2. Kanuni Hâkim Güvencesinin İhlali İddiası Yönünden

  1. Başvurucu, yargılama sırasında gereksiz çekinme kararları verilmesi ve hukukçu bilirkişi görüşü alınması nedeniyle kanuni hâkim güvencesinden yoksun bırakıldığını iddia etmiştir.

  2. Adalet Bakanlığı görüşünde, somut yargılama faaliyetinin daha önceden belirlenmiş kurallara göre yürütülerek sonuçlandırıldığı ve hukukçu bilirkişiye başvurulmasının, yargılamanın mahkeme hâkimi tarafından yapılmadığı anlamına gelmeyeceği yönünde görüş bildirilmiştir.

  3. Sözleşme’nin 6. maddesinde açıkça, adil yargılanma hakkının bir unsuru olarak, yasa ile kurulmuş bir mahkeme tarafından davanın dinlenilmesini isteme hakkından söz edilmiştir. Bu hak, Anayasa’nın 36. maddesinde güvence altına alınan adil yargılanma hakkının da zımni bir unsuru olmakla beraber (AYM, E. 2002/170, K. 2004/54, K.T. 5/5/2004), yargılamayı yapan mahkemenin yasayla kurulması gerekliliği Anayasa’nın 37. maddesinde ayrı ve açık bir hükümle düzenlenmiştir. Ayrıca, Anayasa’nın bütünselliği ilkesi gereği, mahkemelerin kuruluşu, görev ve yetkileri, işleyişi ve yargılama usullerinin kanunla düzenleneceğini belirten Anayasa’nın 142. maddesinin de kanuni hâkim güvencesinin değerlendirilmesinde göz önünde bulundurulması gerektiği açıktır.
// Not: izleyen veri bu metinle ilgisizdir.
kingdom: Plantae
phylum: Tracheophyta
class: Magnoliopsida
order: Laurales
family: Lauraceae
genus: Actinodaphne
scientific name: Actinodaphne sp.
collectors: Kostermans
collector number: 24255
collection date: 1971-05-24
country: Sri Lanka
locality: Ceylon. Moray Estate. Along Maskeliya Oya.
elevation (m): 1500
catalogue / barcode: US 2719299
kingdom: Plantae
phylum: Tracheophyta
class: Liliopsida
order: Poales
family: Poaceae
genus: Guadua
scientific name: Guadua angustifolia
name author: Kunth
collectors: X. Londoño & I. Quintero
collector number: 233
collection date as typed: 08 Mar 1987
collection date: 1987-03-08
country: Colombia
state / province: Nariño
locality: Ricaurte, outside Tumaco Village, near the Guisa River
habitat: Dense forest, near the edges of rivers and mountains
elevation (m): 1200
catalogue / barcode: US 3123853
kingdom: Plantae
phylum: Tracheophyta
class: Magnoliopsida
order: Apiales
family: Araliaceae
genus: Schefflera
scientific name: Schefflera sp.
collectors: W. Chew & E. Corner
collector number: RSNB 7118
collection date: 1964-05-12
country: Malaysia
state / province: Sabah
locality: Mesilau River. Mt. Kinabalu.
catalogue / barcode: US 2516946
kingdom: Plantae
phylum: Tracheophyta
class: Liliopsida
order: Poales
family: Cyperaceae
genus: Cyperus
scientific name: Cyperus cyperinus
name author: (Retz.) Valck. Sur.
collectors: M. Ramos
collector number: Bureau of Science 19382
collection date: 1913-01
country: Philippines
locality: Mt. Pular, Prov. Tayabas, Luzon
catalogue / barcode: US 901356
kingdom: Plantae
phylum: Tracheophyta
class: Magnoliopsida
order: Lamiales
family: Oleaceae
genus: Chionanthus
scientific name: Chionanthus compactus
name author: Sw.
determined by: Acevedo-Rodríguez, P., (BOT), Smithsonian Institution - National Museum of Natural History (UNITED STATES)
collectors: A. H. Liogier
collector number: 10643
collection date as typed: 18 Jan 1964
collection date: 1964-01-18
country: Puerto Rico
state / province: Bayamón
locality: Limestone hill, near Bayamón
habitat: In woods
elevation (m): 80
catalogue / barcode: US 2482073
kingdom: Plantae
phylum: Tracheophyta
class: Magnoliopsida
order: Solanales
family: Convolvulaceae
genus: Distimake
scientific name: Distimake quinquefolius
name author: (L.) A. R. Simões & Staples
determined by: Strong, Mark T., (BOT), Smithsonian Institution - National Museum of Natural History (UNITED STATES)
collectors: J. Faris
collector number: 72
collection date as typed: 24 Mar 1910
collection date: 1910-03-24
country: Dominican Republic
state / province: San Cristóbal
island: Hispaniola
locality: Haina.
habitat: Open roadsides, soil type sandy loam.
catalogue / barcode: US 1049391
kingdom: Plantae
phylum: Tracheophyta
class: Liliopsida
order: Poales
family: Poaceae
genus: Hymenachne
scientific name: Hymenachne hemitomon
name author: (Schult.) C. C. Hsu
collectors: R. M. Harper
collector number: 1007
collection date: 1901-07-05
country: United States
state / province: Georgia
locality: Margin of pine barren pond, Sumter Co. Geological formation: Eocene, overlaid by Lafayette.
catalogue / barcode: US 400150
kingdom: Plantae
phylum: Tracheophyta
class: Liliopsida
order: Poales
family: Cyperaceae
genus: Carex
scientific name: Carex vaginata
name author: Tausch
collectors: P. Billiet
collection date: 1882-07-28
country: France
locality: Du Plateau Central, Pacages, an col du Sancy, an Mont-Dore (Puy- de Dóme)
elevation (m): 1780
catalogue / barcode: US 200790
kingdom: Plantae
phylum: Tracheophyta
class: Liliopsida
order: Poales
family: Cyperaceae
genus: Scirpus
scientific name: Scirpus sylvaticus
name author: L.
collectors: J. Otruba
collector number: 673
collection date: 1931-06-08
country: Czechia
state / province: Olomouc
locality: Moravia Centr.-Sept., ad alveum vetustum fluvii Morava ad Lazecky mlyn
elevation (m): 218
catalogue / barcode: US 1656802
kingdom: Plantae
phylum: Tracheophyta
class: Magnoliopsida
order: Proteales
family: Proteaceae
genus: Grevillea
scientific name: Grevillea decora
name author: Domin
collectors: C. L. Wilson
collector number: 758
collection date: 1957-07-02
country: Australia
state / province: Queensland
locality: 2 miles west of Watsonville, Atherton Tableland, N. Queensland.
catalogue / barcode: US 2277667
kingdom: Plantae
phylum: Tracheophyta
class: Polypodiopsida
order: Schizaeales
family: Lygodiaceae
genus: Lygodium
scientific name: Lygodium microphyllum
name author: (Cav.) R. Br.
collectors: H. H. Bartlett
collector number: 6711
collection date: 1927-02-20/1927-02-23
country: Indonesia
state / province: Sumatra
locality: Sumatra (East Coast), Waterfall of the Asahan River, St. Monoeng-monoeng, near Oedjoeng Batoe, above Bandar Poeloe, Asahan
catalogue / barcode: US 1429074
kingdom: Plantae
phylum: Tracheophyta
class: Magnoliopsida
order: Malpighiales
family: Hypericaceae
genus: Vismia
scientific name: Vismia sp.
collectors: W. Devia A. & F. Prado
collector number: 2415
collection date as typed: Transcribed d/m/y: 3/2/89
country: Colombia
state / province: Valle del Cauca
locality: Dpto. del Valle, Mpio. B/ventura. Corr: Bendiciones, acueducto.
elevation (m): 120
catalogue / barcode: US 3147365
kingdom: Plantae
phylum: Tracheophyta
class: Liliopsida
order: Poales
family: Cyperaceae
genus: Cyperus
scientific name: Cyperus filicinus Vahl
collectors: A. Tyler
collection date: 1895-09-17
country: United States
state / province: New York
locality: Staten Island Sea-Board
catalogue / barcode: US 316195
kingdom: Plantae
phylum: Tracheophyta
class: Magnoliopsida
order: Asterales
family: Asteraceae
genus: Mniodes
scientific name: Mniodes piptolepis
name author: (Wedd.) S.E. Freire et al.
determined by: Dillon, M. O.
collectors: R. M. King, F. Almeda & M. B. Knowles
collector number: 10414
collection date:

  4. Anayasa’nın “Kanuni hâkim güvencesi” kenar başlıklı 37. maddesi şöyledir:

Hiç kimse kanunen tabi olduğu mahkemeden başka bir merci önüne çıkarılamaz.

Bir kimseyi kanunen tabi olduğu mahkemeden başka bir merci önüne çıkarma sonucunu doğuran yargı yetkisine sahip olağanüstü merciler kurulamaz.

  1. Kanuni hâkim güvencesi, mahkemelerin kuruluş ve yetkileri ile izleyecekleri yargılama usulünün yasal düzenleme ile ve dava konusu olay ortaya çıkmadan önce belirlenmesini gerektirir. Bu düzenleme Anayasa Mahkemesi karalarında, kişinin hangi mahkemede yargılanacağını önceden ve kesin olarak bilmesini gerektiren doğal hâkim ilkesini koruyan bir hüküm olarak ele alınmaktadır (AYM, E. 2002/170, K. 2004/54, K.T. 5/5/2004; E. 2005/8, K. 2008/166, K.T. 20/11/2008; Benzer yöndeki AİHM kararları için bkz. Zand/Avusturya, B. No. 7360/76, 16/5/1977; Crociani, Palmiotti, Tanassi, Lefebvre D’Ovidio/İtalya, B. No. 8603/79, 8722/79, 8723/79, 8729/79, 18/12/1980).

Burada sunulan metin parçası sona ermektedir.